Parmi cette foule immense, pressée, gracieuse qui entourait la cour, le Roi put distinguer une jeune femme de vingt-et-un ans à peine, blonde, aux cheveux flottants, déguisée en Diane chasseresse ; elle avait un costume de Nymphe, le carquois sur l'épaule, l'arc en main, et faisant mine dé décocher une flèche au Roi[8]. Le prince, toujours galant, s'approcha de la belle Diane et lui dit d'un air tout gracieux : Belle chasseresse, les traits que vous décochez sont mortels. Après avoir jeté une spirituelle et tendre réponse, la Nymphe disparut parmi la foule pressée, laissant le Roi dans un doux ravissement. Il la retrouva quelques instants après, reprit une conversation pleine d'esprit et d'attraits, et à travers les épisodes d'une brillante causerie, le Roi crut reconnaître une jeune femme qui chaque fois que la grande chasse se dirigeait du côté de la forêt de Sénart, la suivait à cheval, ou dans une conque élégante de cristal de roche, attelée de deux alezans. Louis XV, pour reconnaître cette aimable persévérance, lui envoyait quelques souvenirs de ses chasses, les nobles insignes des bêtes abattues : les cornes du cerf, la hure du sanglier, la tête du loup, la queue du renard, avec quelques faisans royaux et le coq de bruyère. Le château d'Étioles qu'habitait la belle chasseresse était fort connu du Roi qui jusque-là, tout absorbé par madame de Châteauroux, ne prêtait que peu d'attention à la chasseresse de la forêt de Sénart ; et celle-ci mettait une discrétion, une coquetterie extrême dans ses recherches pour ces distinctions royales, espérant le cœur entier et non point un vulgaire et passager caprice.

 

 

 



[1] En 1765, sous le duc de Choiseul.

[2] Il faut se défier de la correspondance autographe attribuée à la duchesse de Châteauroux. Il y a beaucoup de lettres fausses ou supposées, même parmi celles qu'elle adressait au duc de Richelieu.
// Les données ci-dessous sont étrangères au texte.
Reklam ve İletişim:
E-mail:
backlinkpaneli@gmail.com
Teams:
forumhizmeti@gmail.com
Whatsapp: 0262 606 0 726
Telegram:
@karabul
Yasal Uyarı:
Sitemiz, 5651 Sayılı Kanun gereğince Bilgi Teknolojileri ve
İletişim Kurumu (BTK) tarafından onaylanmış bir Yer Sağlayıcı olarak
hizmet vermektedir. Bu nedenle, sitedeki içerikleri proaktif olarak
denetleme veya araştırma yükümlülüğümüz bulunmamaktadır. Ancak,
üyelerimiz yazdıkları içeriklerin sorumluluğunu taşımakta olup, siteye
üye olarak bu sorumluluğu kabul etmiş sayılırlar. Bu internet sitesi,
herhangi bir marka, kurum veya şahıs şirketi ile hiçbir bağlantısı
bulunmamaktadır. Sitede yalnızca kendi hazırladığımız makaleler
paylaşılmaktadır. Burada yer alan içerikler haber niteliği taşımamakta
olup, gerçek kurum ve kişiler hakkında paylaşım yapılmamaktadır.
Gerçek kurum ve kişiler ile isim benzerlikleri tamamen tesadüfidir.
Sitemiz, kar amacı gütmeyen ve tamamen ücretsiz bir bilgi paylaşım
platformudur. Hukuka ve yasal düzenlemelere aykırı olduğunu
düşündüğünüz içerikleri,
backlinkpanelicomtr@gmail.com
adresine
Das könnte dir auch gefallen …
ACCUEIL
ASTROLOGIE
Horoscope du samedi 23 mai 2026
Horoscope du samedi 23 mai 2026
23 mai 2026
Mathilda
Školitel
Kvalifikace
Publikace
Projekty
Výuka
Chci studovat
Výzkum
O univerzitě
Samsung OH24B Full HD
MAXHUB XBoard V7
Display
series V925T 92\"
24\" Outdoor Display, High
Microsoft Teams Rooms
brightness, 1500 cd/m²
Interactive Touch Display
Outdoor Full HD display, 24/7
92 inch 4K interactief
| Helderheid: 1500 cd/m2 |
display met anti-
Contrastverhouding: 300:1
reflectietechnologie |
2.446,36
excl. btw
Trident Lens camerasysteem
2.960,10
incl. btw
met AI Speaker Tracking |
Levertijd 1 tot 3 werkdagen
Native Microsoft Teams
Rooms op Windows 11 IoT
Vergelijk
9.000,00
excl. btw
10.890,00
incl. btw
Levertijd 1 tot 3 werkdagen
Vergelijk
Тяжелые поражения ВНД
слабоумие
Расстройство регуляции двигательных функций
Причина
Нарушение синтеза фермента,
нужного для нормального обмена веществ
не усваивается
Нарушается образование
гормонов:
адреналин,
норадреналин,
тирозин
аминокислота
[3] Louis XV. M. d'Argenson appartenait à l'école philosophique. C'est lui, autant que madame de Pompadour, qui fit entrer Voltaire dans le mouvement des affaires pratiques.

[4] Février 1745.

[5] Les vieilles gravures du cabinet de la Bibliothèque Impériale reproduisent ces fêtes de Paris à l'occasion du mariage de madame la Dauphine, avec un grand soin.

[6] On y distribuait toute sorte de rafraîchissements au peuple, et l'on y dansait avec grande Joie. La Gazette de France en donne la description, 25 février 1745.

[7] Cabinet de la Bibliothèque Impériale.

[8] Voyez mon Maréchal de Richelieu.